■ **The problem**: Whenever a line in the records below contains "Made", pick it out.

■ **Material supplied**:
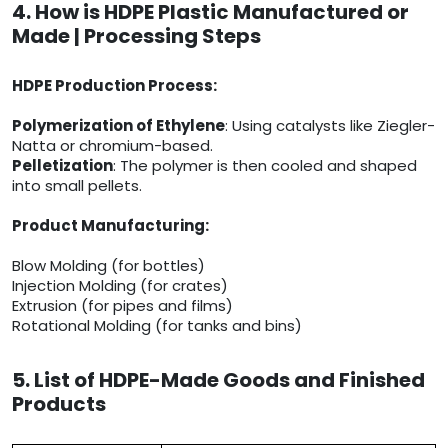
4. How is HDPE Plastic Manufactured or
Made | Processing Steps
HDPE Production Process:
Polymerization of Ethylene
: Using catalysts like Ziegler-
Natta or chromium-based.
Pelletization
: The polymer is then cooled and shaped
into small pellets.
Product Manufacturing:
Blow Molding (for bottles)
Injection Molding (for crates)
Extrusion (for pipes and films)
Rotational Molding (for tanks and bins)
5. List of HDPE-Made Goods and Finished
Products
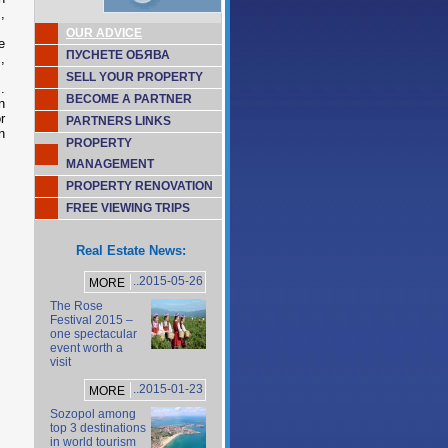
,
OUR ADVICE
e
ПУСНЕТЕ ОБЯВА
,
SELL YOUR PROPERTY
.
BECOME A PARTNER
n
r
PARTNERS LINKS
n
PROPERTY
MANAGEMENT
PROPERTY RENOVATION
FREE VIEWING TRIPS
Real Estate News:
..2015-05-26
MORE
The Rose
Festival 2015 –
one spectacular
event worth a
visit
..2015-01-23
MORE
Sozopol among
top 3 destinations
in world tourism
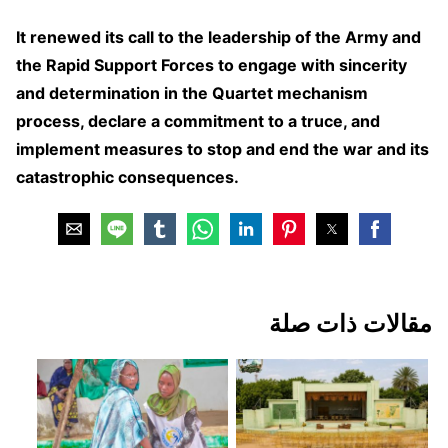
It renewed its call to the leadership of the Army and
the Rapid Support Forces to engage with sincerity
and determination in the Quartet mechanism
process, declare a commitment to a truce, and
implement measures to stop and end the war and its
catastrophic consequences.
مقالات ذات صلة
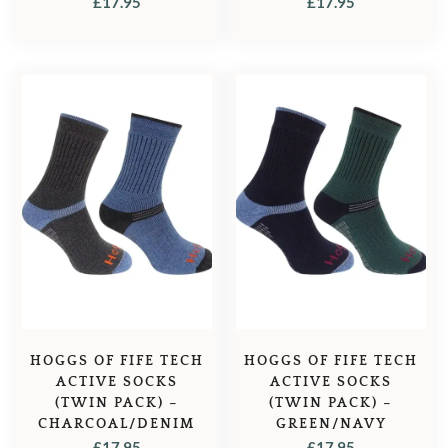
£
17.95
£
17.95
HOGGS OF FIFE TECH
HOGGS OF FIFE TECH
ACTIVE SOCKS
ACTIVE SOCKS
(TWIN PACK) –
(TWIN PACK) –
CHARCOAL/DENIM
GREEN/NAVY
£
17.95
£
17.95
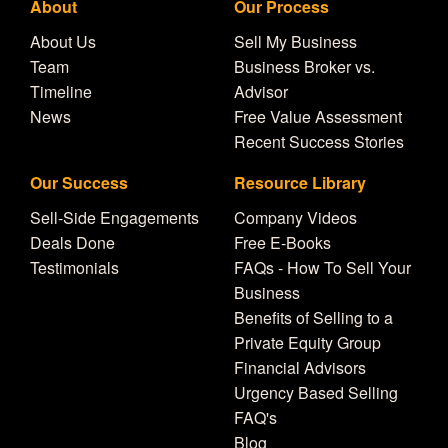
About
Our Process
About Us
Sell My Business
Team
Business Broker vs.
Timeline
Advisor
News
Free Value Assessment
Recent Success Stories
Our Success
Resource Library
Sell-Side Engagements
Company Videos
Deals Done
Free E-Books
Testimonials
FAQs - How To Sell Your
Business
Benefits of Selling to a
Private Equity Group
Financial Advisors
Urgency Based Selling
FAQ's
Blog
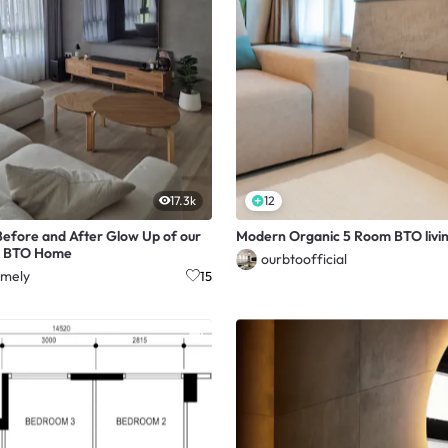
17.3k
12
efore and After Glow Up of our
Modern Organic 5 Room BTO livin
 BTO Home
ourbtoofficial
mely
15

■ **Output**:
Made | Processing Steps
5. List of HDPE-Made Goods and Finished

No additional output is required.